-- Given data follows --
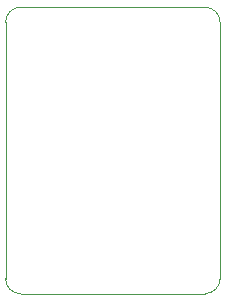
<source format=gko>
G04 Layer_Color=9147313*
%FSAX24Y24*%
%MOIN*%
G70*
G01*
G75*
%ADD31C,0.0010*%
D31*
X034300Y025200D02*
G03*
X034800Y024700I000500J000000D01*
G01*
X040950D02*
G03*
X041450Y025200I000000J000500D01*
G01*
Y033750D02*
G03*
X040950Y034250I-000500J000000D01*
G01*
X034800D02*
G03*
X034300Y033750I000000J-000500D01*
G01*
X034800Y034250D02*
X040950D01*
X041450Y025200D02*
Y033750D01*
X034300Y025200D02*
Y033750D01*
X034800Y024700D02*
X040950D01*
M02*

</source>
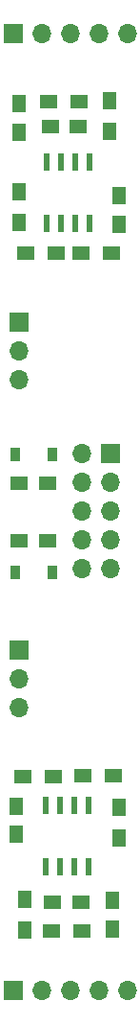
<source format=gbr>
G04 #@! TF.GenerationSoftware,KiCad,Pcbnew,(5.0.0-rc2-47-g52fceb3)*
G04 #@! TF.CreationDate,2018-06-13T16:52:08-05:00*
G04 #@! TF.ProjectId,nearness,6E6561726E6573732E6B696361645F70,rev?*
G04 #@! TF.SameCoordinates,Original*
G04 #@! TF.FileFunction,Soldermask,Top*
G04 #@! TF.FilePolarity,Negative*
%FSLAX46Y46*%
G04 Gerber Fmt 4.6, Leading zero omitted, Abs format (unit mm)*
G04 Created by KiCad (PCBNEW (5.0.0-rc2-47-g52fceb3)) date Wednesday, June 13, 2018 at 04:52:08 PM*
%MOMM*%
%LPD*%
G01*
G04 APERTURE LIST*
%ADD10R,1.300000X1.500000*%
%ADD11R,1.500000X1.300000*%
%ADD12R,1.500000X1.250000*%
%ADD13R,0.600000X1.550000*%
%ADD14R,1.700000X1.700000*%
%ADD15O,1.700000X1.700000*%
%ADD16R,0.900000X1.200000*%
%ADD17R,1.250000X1.500000*%
G04 APERTURE END LIST*
D10*
G04 #@! TO.C,R20*
X48514000Y-80692000D03*
X48514000Y-83392000D03*
G04 #@! TD*
D11*
G04 #@! TO.C,R17*
X48000603Y-77927833D03*
X45300603Y-77927833D03*
G04 #@! TD*
D10*
G04 #@! TO.C,R19*
X39624000Y-26336000D03*
X39624000Y-29036000D03*
G04 #@! TD*
D11*
G04 #@! TO.C,R18*
X42652430Y-78022702D03*
X39952430Y-78022702D03*
G04 #@! TD*
G04 #@! TO.C,R15*
X42944052Y-31750000D03*
X40244052Y-31750000D03*
G04 #@! TD*
D12*
G04 #@! TO.C,C2*
X45106603Y-89103833D03*
X42606603Y-89103833D03*
G04 #@! TD*
D11*
G04 #@! TO.C,R24*
X45206603Y-91643833D03*
X42506603Y-91643833D03*
G04 #@! TD*
G04 #@! TO.C,R16*
X45132000Y-31750000D03*
X47832000Y-31750000D03*
G04 #@! TD*
D10*
G04 #@! TO.C,R22*
X40132000Y-88820000D03*
X40132000Y-91520000D03*
G04 #@! TD*
D11*
G04 #@! TO.C,R23*
X44976052Y-18360841D03*
X42276052Y-18360841D03*
G04 #@! TD*
D13*
G04 #@! TO.C,U1*
X42037000Y-29116000D03*
X43307000Y-29116000D03*
X44577000Y-29116000D03*
X45847000Y-29116000D03*
X45847000Y-23716000D03*
X44577000Y-23716000D03*
X43307000Y-23716000D03*
X42037000Y-23716000D03*
G04 #@! TD*
G04 #@! TO.C,U2*
X45761603Y-85961833D03*
X44491603Y-85961833D03*
X43221603Y-85961833D03*
X41951603Y-85961833D03*
X41951603Y-80561833D03*
X43221603Y-80561833D03*
X44491603Y-80561833D03*
X45761603Y-80561833D03*
G04 #@! TD*
D14*
G04 #@! TO.C,P6*
X39600000Y-66802000D03*
D15*
X39600000Y-69342000D03*
X39600000Y-71882000D03*
G04 #@! TD*
G04 #@! TO.C,P5*
X39600000Y-42926000D03*
X39600000Y-40386000D03*
D14*
X39600000Y-37846000D03*
G04 #@! TD*
G04 #@! TO.C,J13*
X39068000Y-12390400D03*
D15*
X41608000Y-12390400D03*
X44148000Y-12390400D03*
X46688000Y-12390400D03*
X49228000Y-12390400D03*
G04 #@! TD*
G04 #@! TO.C,J14*
X49228000Y-96835400D03*
X46688000Y-96835400D03*
X44148000Y-96835400D03*
X41608000Y-96835400D03*
D14*
X39068000Y-96835400D03*
G04 #@! TD*
D16*
G04 #@! TO.C,D1*
X39244000Y-49530000D03*
X42544000Y-49530000D03*
G04 #@! TD*
G04 #@! TO.C,D2*
X42544000Y-59944000D03*
X39244000Y-59944000D03*
G04 #@! TD*
D14*
G04 #@! TO.C,J10*
X47752000Y-49476406D03*
D15*
X45212000Y-49476406D03*
X47752000Y-52016406D03*
X45212000Y-52016406D03*
X47752000Y-54556406D03*
X45212000Y-54556406D03*
X47752000Y-57096406D03*
X45212000Y-57096406D03*
X47752000Y-59636406D03*
X45212000Y-59636406D03*
G04 #@! TD*
D17*
G04 #@! TO.C,C5*
X39624000Y-21062000D03*
X39624000Y-18562000D03*
G04 #@! TD*
D12*
G04 #@! TO.C,C1*
X44876052Y-20574000D03*
X42376052Y-20574000D03*
G04 #@! TD*
D17*
G04 #@! TO.C,C8*
X48514000Y-29190000D03*
X48514000Y-26690000D03*
G04 #@! TD*
D10*
G04 #@! TO.C,R21*
X47690052Y-18280841D03*
X47690052Y-20980841D03*
G04 #@! TD*
D17*
G04 #@! TO.C,C7*
X47906430Y-88920000D03*
X47906430Y-91420000D03*
G04 #@! TD*
G04 #@! TO.C,C6*
X39370000Y-80582702D03*
X39370000Y-83082702D03*
G04 #@! TD*
D12*
G04 #@! TO.C,C4*
X39644000Y-57150000D03*
X42144000Y-57150000D03*
G04 #@! TD*
G04 #@! TO.C,C3*
X39644000Y-52070000D03*
X42144000Y-52070000D03*
G04 #@! TD*
M02*

</source>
-- Given data concluded --
About this exercise ::
Among the records above, a stretch begins at the line containing "X39600000Y-42926000D03*" and ends at the line containing "X39068000Y-96835400D03*". Restate that stretch word for word, and nothing else.

Solution to the exercise ::
X39600000Y-42926000D03*
X39600000Y-40386000D03*
D14*
X39600000Y-37846000D03*
G04 #@! TD*
G04 #@! TO.C,J13*
X39068000Y-12390400D03*
D15*
X41608000Y-12390400D03*
X44148000Y-12390400D03*
X46688000Y-12390400D03*
X49228000Y-12390400D03*
G04 #@! TD*
G04 #@! TO.C,J14*
X49228000Y-96835400D03*
X46688000Y-96835400D03*
X44148000Y-96835400D03*
X41608000Y-96835400D03*
D14*
X39068000Y-96835400D03*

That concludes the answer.